Web scraping can vary between wildly hard (purposefully or otherwise) and being the notch below an open API to extract data. However, there are often some hints you can use to check whether or not a particular site will be one of the easy or hard ones.
Obligatory disclaimer about web scraping: some sites, and owners of those sites, do not appreciate being scraped. This might be because scraping effectively is stealing their main commercial product; others might be because of too many inconsiderate scrapers flinging minor DDOS attacks every time they test their scraping tools. Be a mindful scraper, check the site’s robots.txt file, and be mindful of the owners and purpose of the site itself.
1. Not all APIs are public
Just because a data provider doesn’t have a public API (though if they have, you should use it), that doesn’t mean they aren’t using a database organised in a similar way to provision data to users on their site. Sites with more modern protocols tend to fall into this category, which tend to have the following features;
- The URL paths are well structured
- Data objects referred to by codes in the code, not their names (this may be another field).
- Browsing through the pages, the layouts tend to approach identical.
FIFA is a good example of this. Looking at their site for the Women’s World Cup, teams, players and games tend to follow specific patterns of presentations in their web pages, because as you can see from the URLs, the data is following a similar kind of pattern to basic API calls. If we open the web console and check out the Sources used in the page, we can see that this is actually the case; FIFA is using an internal API to supply pictures (at a very minimum) to the page.
2. There aren’t loads of jazzy JS and other friends plugins
Add-ins which enhance user experience, whether ranging from chart presentation like D3, or setting specific formats of an experience object like AML, can create speed bumps for any desired scraping. This is because data objects are often obscured by other frames and objects, making them harder to parse in the first place, and introducing layers of potential variation between one page and another, foiling attempts to create templates. Consider this example from FiveThirtyEight, with football predictions for selected leads:
Inspecting the site, one might hope it would be easy to go in and out to each table and obtain predictions for all the leagues. However, because the link to view the whole table doesn’t work like a standard h ref html tag, you might be sorting through the page code for a long time looking for the links, or be employing more sophisticated tools which can simulate page interaction (such as testing tools) in order to load all the data you need.
3. The object layouts and content standards are actually identical
During training, when we were learning web scraping at The Data School, a colleague and I had to scrape some financial information from NASDAQ listed companies on Wikipedia. The information we needed was only that which exists in those little info panels we have come to know and love. These panels look essentially the same to humans, but under the hood, and to things which can’t read (like machines), they’re not.
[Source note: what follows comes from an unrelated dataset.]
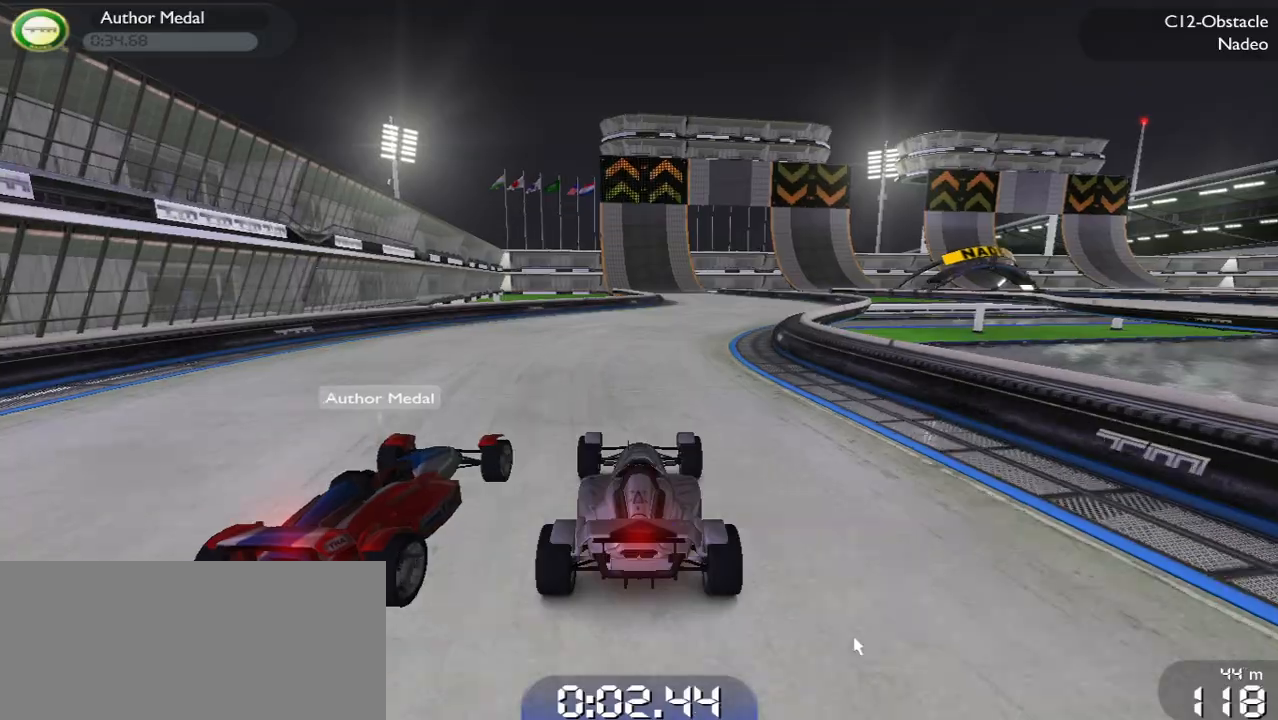
{"keys": ["up"], "events": [[100, "right", "up"]]}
When sites deliver information in the manner of #1, the content is being delivered to a framework replicated on each page. So scrape one page in a category, and you’ve probably got 90% of the category if you needed it, as the data input must conform to certain principles for however it’s stored. Flexible sites like Wikipedia however, are human edited and do not enforce rigid principles in the same way a database would. My colleague and I struggled to normalise the data in the time limit that we had (which was about 3 hours) because of the different things we had to accommodate, such as multiple dates, different icons, and different ways of writing numbers. Sites like this illustrate the difference between humans grasping comprehension (which can tolerate these variances) and machines “reading”, which cannot unless programmed to accommodate them specifically.
Hopefully this provides some help to people planning scraping projects in the future!